:: Work task ::
Among the records below, find the lines with the word "India" and copy them.

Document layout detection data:
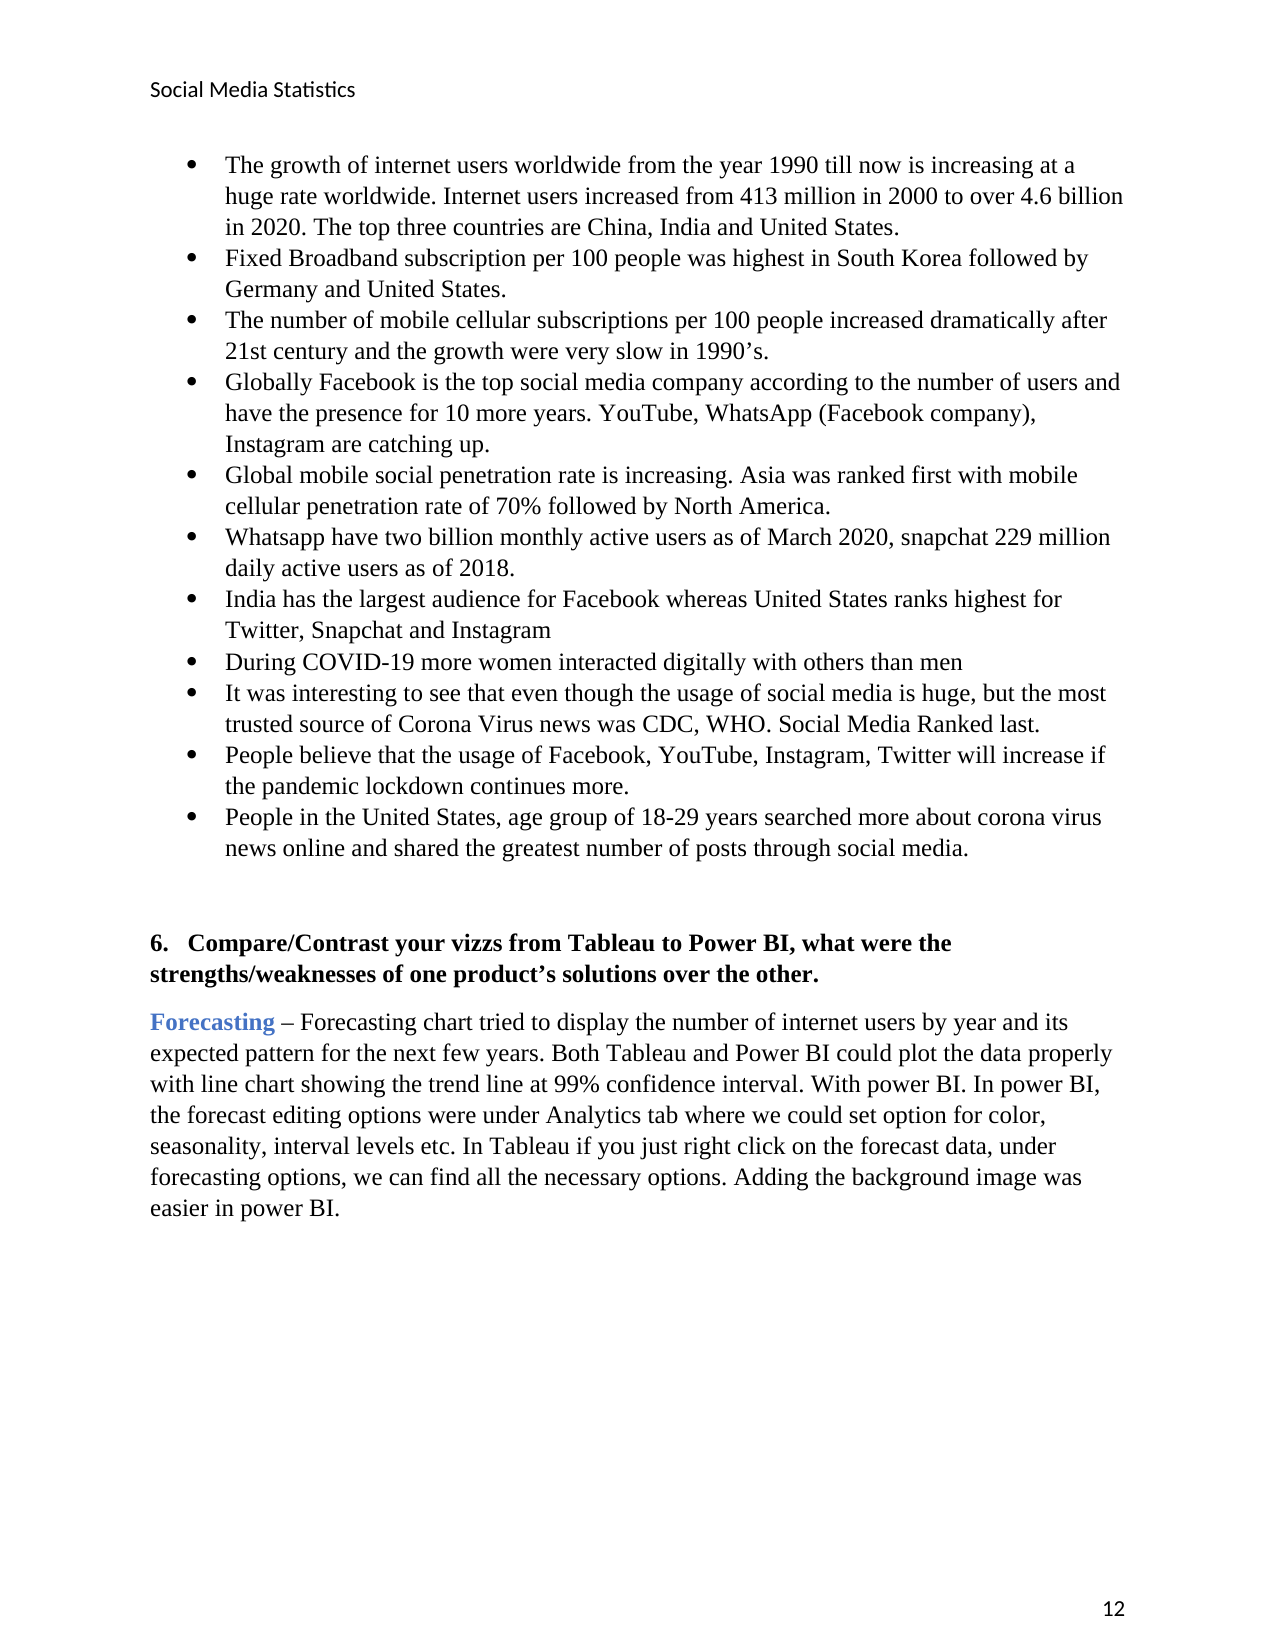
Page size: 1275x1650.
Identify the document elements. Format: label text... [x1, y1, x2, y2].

text 6. Compare/Contrast your vizzs from Tableau to Power BI, what were the strengths/weaknesses of one product’s solutions over the other. [150, 928, 1125, 988]
list It was interesting to see that even though the usage of social media is huge, but the most trusted source of Corona Virus news was CDC, WHO. Social Media Ranked last. [187, 678, 1125, 737]
list The number of mobile cellular subscriptions per 100 people increased dramatically after 21st century and the growth were very slow in 1990’s. [187, 305, 1125, 365]
list During COVID-19 more women interacted digitally with others than men [187, 647, 1125, 675]
list People believe that the usage of Facebook, YouTube, Instagram, Twitter will increase if the pandemic lockdown continues more. [187, 740, 1125, 799]
list Whatsapp have two billion monthly active users as of March 2020, snapchat 229 million daily active users as of 2018. [187, 522, 1125, 582]
list Global mobile social penetration rate is increasing. Asia was ranked first with mobile cellular penetration rate of 70% followed by North America. [187, 460, 1125, 520]
list Globally Facebook is the top social media company according to the number of users and have the presence for 10 more years. YouTube, WhatsApp (Facebook company), Instagram are catching up. [187, 367, 1125, 458]
text Forecasting – Forecasting chart tried to display the number of internet users by year and its expected pattern for the next few years. Both Tableau and Power BI could plot the data properly with line chart showing the trend line at 99% confidence interval. With power BI. In power BI, the forecast editing options were under Analytics tab where we could set option for color, seasonality, interval levels etc. In Tableau if you just right click on the forecast data, under forecasting options, we can find all the necessary options. Adding the background image was easier in power BI. [150, 1007, 1125, 1222]
list Fixed Broadband subscription per 100 people was highest in South Korea followed by Germany and United States. [187, 243, 1125, 303]
list India has the largest audience for Facebook whereas United States ranks highest for Twitter, Snapchat and Instagram [187, 584, 1125, 644]
list People in the United States, age group of 18-29 years searched more about corona virus news online and shared the greatest number of posts through social media. [187, 802, 1125, 862]
list The growth of internet users worldwide from the year 1990 till now is increasing at a huge rate worldwide. Internet users increased from 413 million in 2000 to over 4.6 billion in 2020. The top three countries are China, India and United States. [187, 150, 1125, 241]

:: Response below ::
list India has the largest audience for Facebook whereas United States ranks highest for Twitter, Snapchat and Instagram [187, 584, 1125, 644]
list The growth of internet users worldwide from the year 1990 till now is increasing at a huge rate worldwide. Internet users increased from 413 million in 2000 to over 4.6 billion in 2020. The top three countries are China, India and United States. [187, 150, 1125, 241]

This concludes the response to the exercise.